Nitrate Contamination and Home Prices in California
While I was in graduate school, I had the opportunity to work on a project exploring how consumers reacted to news that their tap water was unsafe to drink. Using data from across the United States, we found that bottled water sales increased in counties where local water systems issued public notifications about drinking water contamination.

Buying bottled water allows consumers to avoid drinking contaminated water and makes perfect sense as an immediate, short-term response to contamination. After finishing this project, however, I was interested in the longer-run impacts of water contamination. In a solo project that was recently accepted for publication (available here as a working paper), I explore what happens to home prices when California residents learn their drinking water contains unsafe levels of nitrates.
What is this paper about?
California recognized access to safe drinking water as a human right back in 2012. Yet nitrate contamination from agricultural fertilizers and animal waste remains a serious problem, especially in the Central Valley. When water systems detect unsafe nitrate levels, they’re required to notify residents within 24 hours – these are called “Tier 1” notifications because of the serious health risks involved. I wanted to know: when people find out their water is contaminated, what happens to local home values?
What does this paper say?
Using home price data from 2000 to 2024 across California, I found that nitrate contamination notifications lead to significant declines in home prices – about 5.8% on average. For a typical home worth around $397,000, that’s a loss of about $23,000 in value.

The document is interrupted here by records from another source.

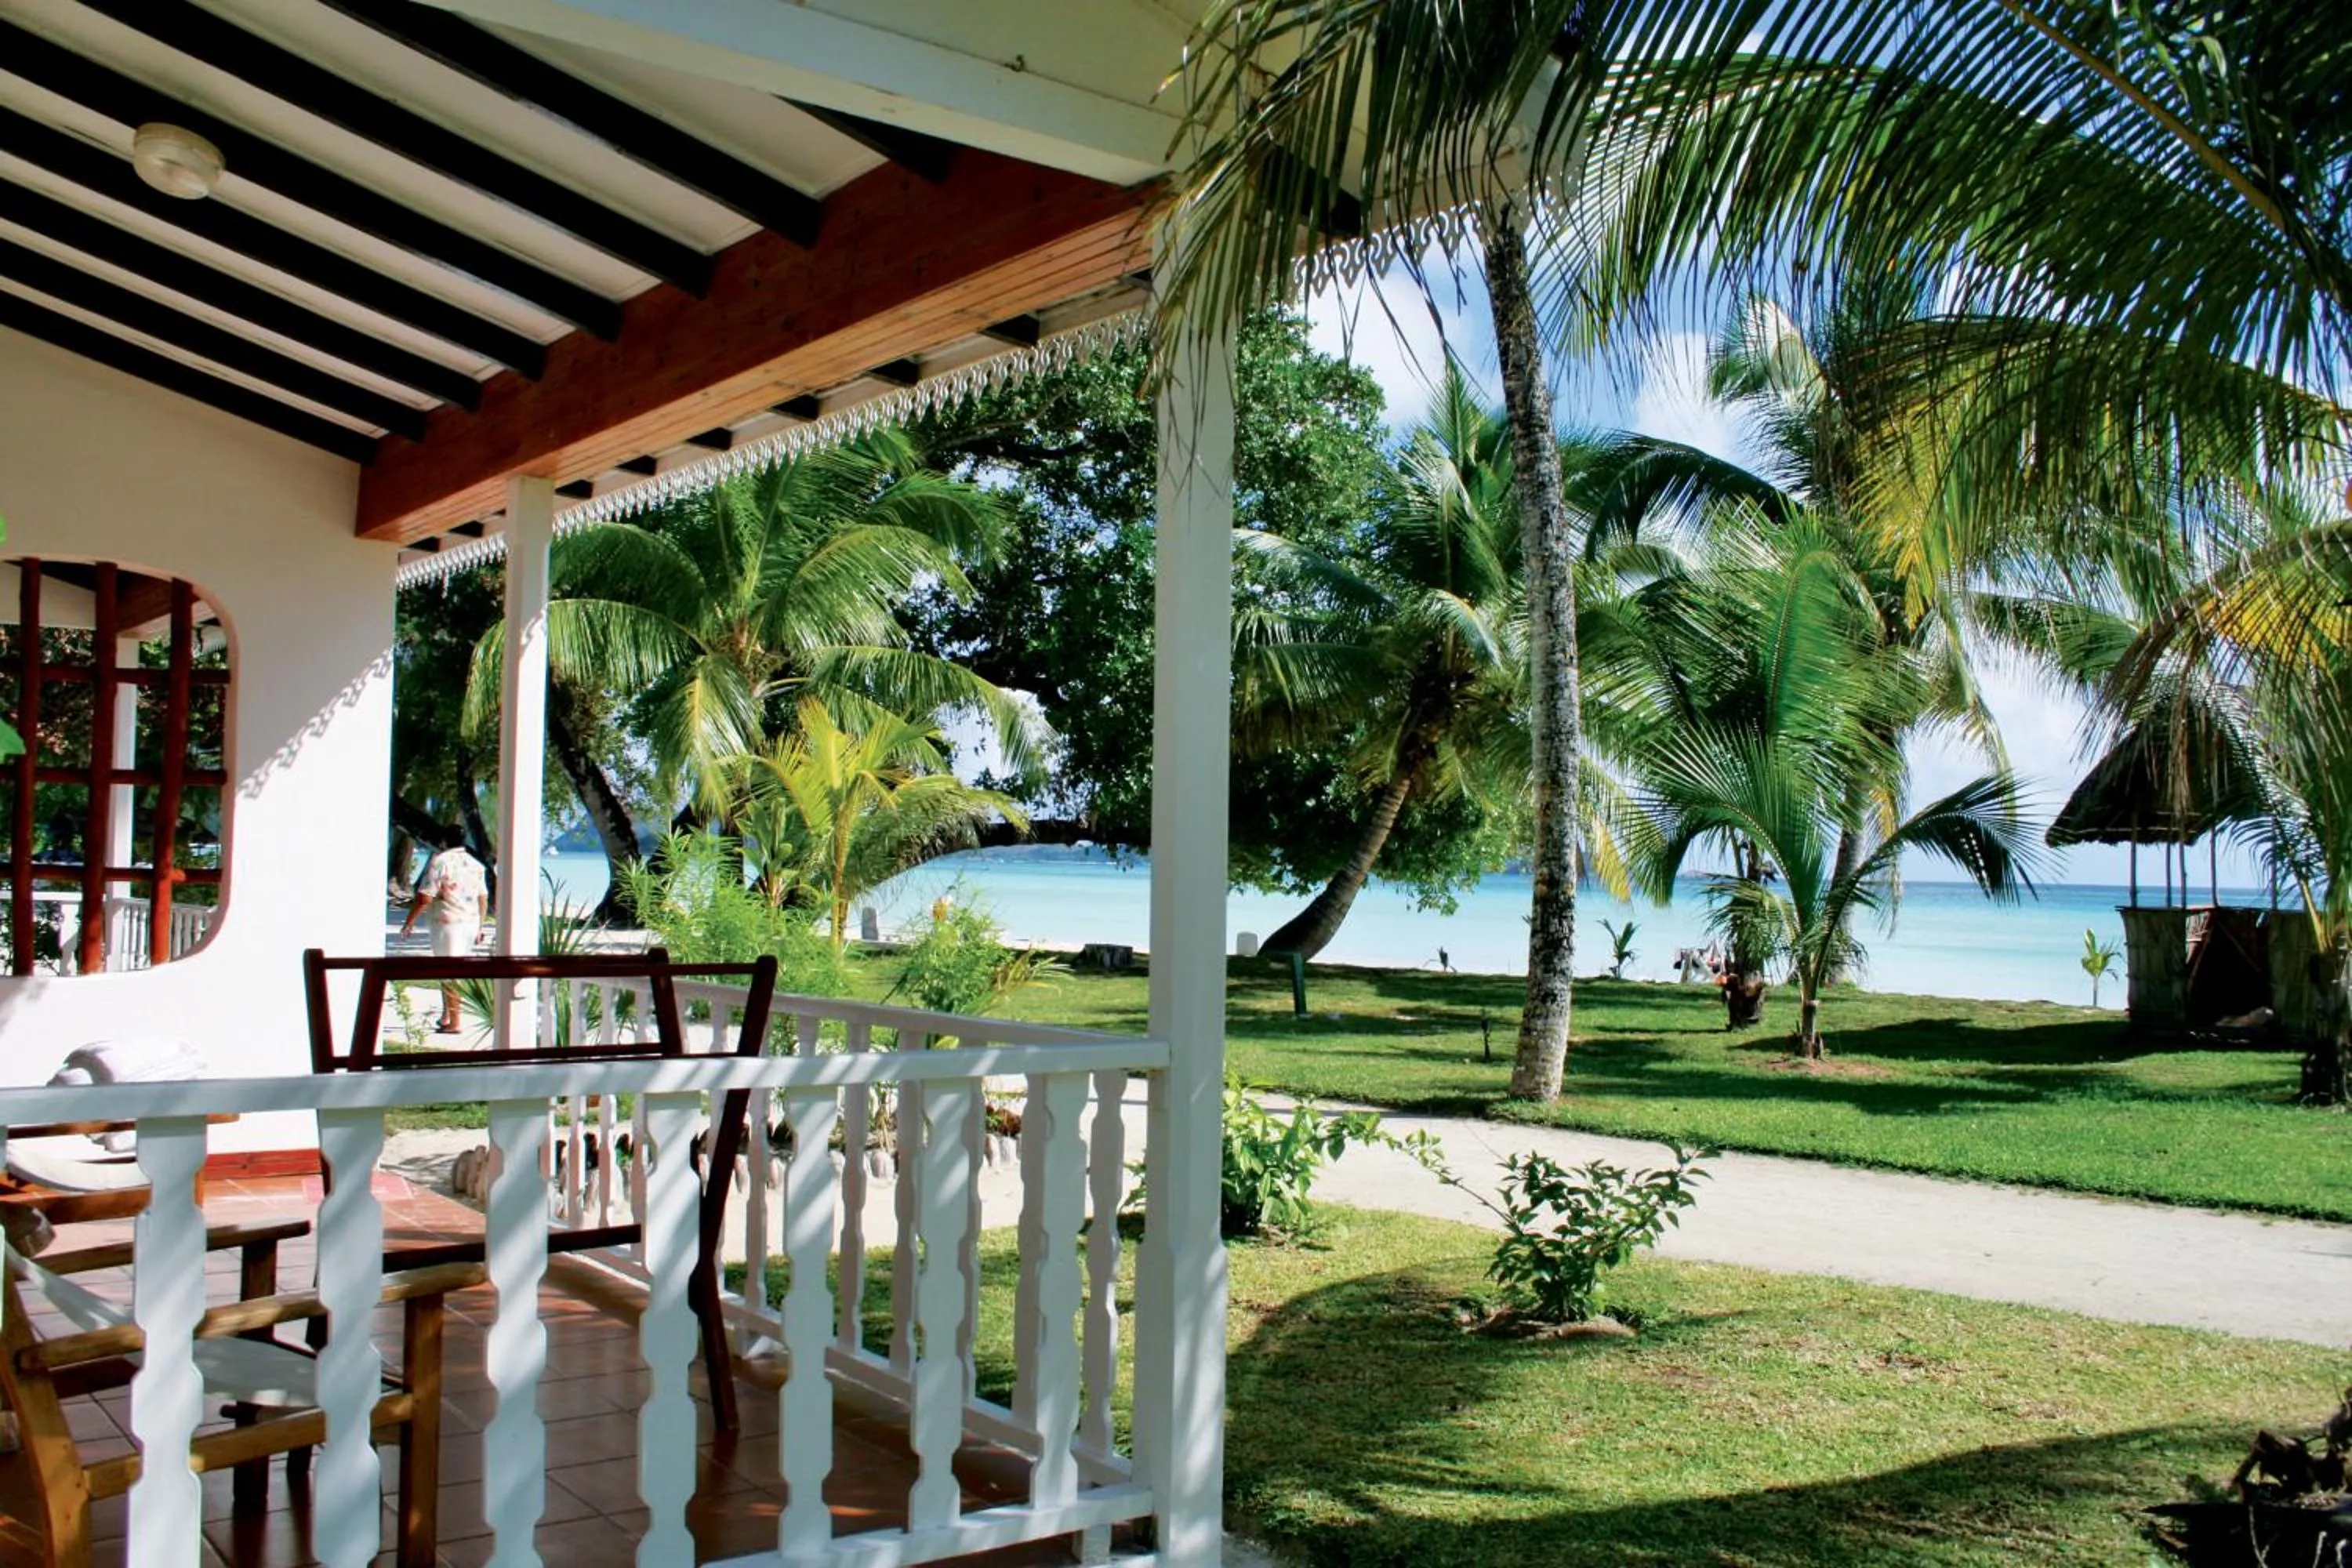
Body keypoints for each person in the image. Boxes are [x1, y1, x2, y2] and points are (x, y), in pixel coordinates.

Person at [400, 827, 489, 1033]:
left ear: (443, 841)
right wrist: (480, 925)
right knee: (451, 970)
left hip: (447, 923)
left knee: (450, 971)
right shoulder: (476, 865)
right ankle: (447, 1016)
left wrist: (410, 921)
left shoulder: (440, 862)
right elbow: (483, 898)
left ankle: (455, 1021)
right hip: (469, 923)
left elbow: (425, 897)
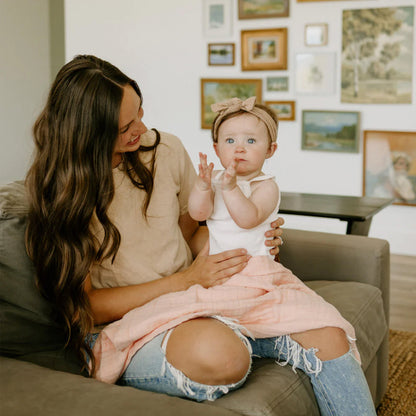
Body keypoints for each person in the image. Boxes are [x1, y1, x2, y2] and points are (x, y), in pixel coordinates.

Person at [24, 55, 284, 400]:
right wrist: (186, 280)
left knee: (312, 325)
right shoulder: (62, 192)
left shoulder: (166, 149)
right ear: (88, 133)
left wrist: (250, 238)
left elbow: (191, 233)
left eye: (140, 113)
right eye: (125, 127)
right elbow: (83, 308)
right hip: (124, 324)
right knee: (223, 356)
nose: (142, 130)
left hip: (189, 301)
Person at [182, 97, 376, 415]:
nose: (239, 148)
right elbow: (198, 213)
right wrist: (203, 187)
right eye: (230, 140)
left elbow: (248, 217)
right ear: (216, 149)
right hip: (220, 277)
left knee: (322, 320)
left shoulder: (266, 186)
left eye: (251, 141)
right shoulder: (216, 182)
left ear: (270, 150)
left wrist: (229, 188)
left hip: (257, 273)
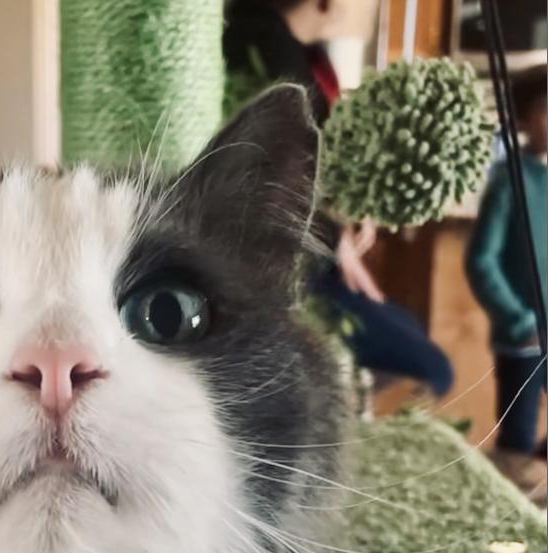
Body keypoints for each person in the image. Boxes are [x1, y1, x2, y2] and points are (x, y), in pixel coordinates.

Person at [223, 0, 455, 398]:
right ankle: (346, 403)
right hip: (288, 261)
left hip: (312, 247)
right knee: (433, 367)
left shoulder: (299, 53)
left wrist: (343, 224)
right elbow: (256, 176)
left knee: (410, 326)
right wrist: (334, 236)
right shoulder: (267, 46)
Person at [465, 64, 547, 489]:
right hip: (524, 338)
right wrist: (519, 320)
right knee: (515, 441)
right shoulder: (510, 181)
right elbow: (482, 261)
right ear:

The effects show up quickly after notification and persist for several years afterwards. Average home prices in affected areas drop most in the first three years after residents learn about the contamination, with declines between 3% and 5%.
For an average-sized water system serving about 27,700 people, the total economic cost comes out to roughly $212.5 million. That’s a substantial hit to community wealth.

What should I take away from this paper?
When families learn their tap water isn’t safe, they face immediate costs (buying bottled water, installing filters) and long-term consequences (reduced home values, pressure to move). For the 1.4 million Californians living in water systems that have experienced nitrate contamination issues, this research puts a dollar figure on an environmental problem that’s often discussed in health terms alone.
This matters because nitrate contamination in California isn’t going away. A major state investigation concluded such contamination issues will “likely worsen for several decades.” Agricultural areas face an ongoing tension between farming practices that feed the nation and protecting the water that local communities depend on.
These findings also tell us something important about information disclosure laws. The EPA’s requirement that water systems notify residents about contamination clearly has teeth – people pay attention and markets respond. This suggests “right-to-know” policies can be effective, even if the news they deliver is unwelcome.